5: Failure recovery: different, but still good. Hadoop is naturally resilient to system faults or failures since data are written to disk after every operation, but Spark has similar built-in resiliency by virtue of the fact that its data objects are stored in something called resilient distributed datasets distributed across the data cluster. “These data objects can be stored in memory or on disks, and RDD provides full recovery from faults or failures,” Borne pointed out.
Use cases for Spark :
The main use cases for Spark are iterative Machine Learning algorithms and Interactive analytics.
From the ML side
Most ML algorithms run on the same data set iteratively and in MapReduce , there was no easy way to communicate a shared state from iteration to iteration.
There has been an attempt to formalize this in the form of MapReduce Design Patterns for various use cases in this book – Data-Intensive Text Processing with MapReduce (Synthesis Lectures on Human Language Technologies): Jimmy Lin, Chris Dyer, Graeme Hirst: 9781608453429: Amazon.com: Books
Most of these techniques attempted to use Java specific features in Hadoop( ThreadLocal etc) even though MapReduce in theory did not offer any shared state communication model.

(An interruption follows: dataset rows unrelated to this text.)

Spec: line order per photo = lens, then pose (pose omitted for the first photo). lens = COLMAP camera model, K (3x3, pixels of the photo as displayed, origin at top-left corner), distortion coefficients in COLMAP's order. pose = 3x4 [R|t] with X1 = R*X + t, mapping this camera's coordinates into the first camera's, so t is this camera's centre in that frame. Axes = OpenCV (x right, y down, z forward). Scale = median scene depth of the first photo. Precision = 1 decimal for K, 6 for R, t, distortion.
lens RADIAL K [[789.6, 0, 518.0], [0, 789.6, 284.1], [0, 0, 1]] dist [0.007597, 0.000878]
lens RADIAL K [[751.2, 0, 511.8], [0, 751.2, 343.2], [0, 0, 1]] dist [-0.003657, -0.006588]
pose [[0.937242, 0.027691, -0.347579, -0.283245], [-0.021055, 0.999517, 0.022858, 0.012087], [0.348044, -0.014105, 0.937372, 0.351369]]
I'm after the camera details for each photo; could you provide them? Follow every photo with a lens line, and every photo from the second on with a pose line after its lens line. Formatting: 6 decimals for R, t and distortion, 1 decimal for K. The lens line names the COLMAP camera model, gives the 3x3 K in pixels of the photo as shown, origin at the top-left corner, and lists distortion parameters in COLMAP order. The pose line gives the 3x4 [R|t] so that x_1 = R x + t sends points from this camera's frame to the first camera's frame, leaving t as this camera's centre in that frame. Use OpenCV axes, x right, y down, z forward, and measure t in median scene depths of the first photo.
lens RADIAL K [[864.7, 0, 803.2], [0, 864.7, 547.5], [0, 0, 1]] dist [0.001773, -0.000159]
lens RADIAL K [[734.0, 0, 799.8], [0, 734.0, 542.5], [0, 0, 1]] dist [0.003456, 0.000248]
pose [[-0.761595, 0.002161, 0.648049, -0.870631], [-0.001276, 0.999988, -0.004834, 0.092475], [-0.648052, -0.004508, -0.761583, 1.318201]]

Spark is the next stage in the evolution of this. The fundamental thinking is that fine grained mutable state is a very low level abstraction and building block for ML algorithms ; Hence Spark was an attempt to raise this abstraction to coarse grained immutable data called RDD’s ( Resilient DIstributed DataSets) ;
Since HDFS never really supported multiple writer concurrent appends anyway , it follows that RDD’s are not giving up much by being immutable – whereas you gain a lot by having both immutability and a higher level of abstraction to begin with for big data.
If communicating shared state was one problem, the other problem was that MapReduce was initially created for batch analytics – with only two operators map/reduce. However it was becoming very clear that most interactive analytics queries required many more map/reduce jobs to achieve their purpose.
Cascading etc was one way to approach this. Another way to approach this was to create a high level SQL like language and compile the language to generate these MapReduce queries(Hive/Pig) . However since all these jobs did multiple passes on data (each time loading from HDFS) – they could not achieve the latencies expected of Interactive analytics.
Hadoop ecosystem quickly realized that the generation of mapReduce jobs and running them sequentially was not the right approach for Interactive analytics and there needed a way to directly operate on HDFS. Google Dremel/Cloudera Impala and others ( I call it “Data Center SQL” – with SQL and their Multi-Level serving trees directly operating on HDFS) was one approach.
Another point to note is that main memory became even more cheaper during this time.
However/hence Spark probably took the approach that even batch analytics + In-memory RDD could achieve the same latencies as the Impala/Dremel approaches. So to be precise Spark is a batch analytics system that can masquerade as an interactive analytics system because of operating on in-memory RDD’s and the caching hence possible.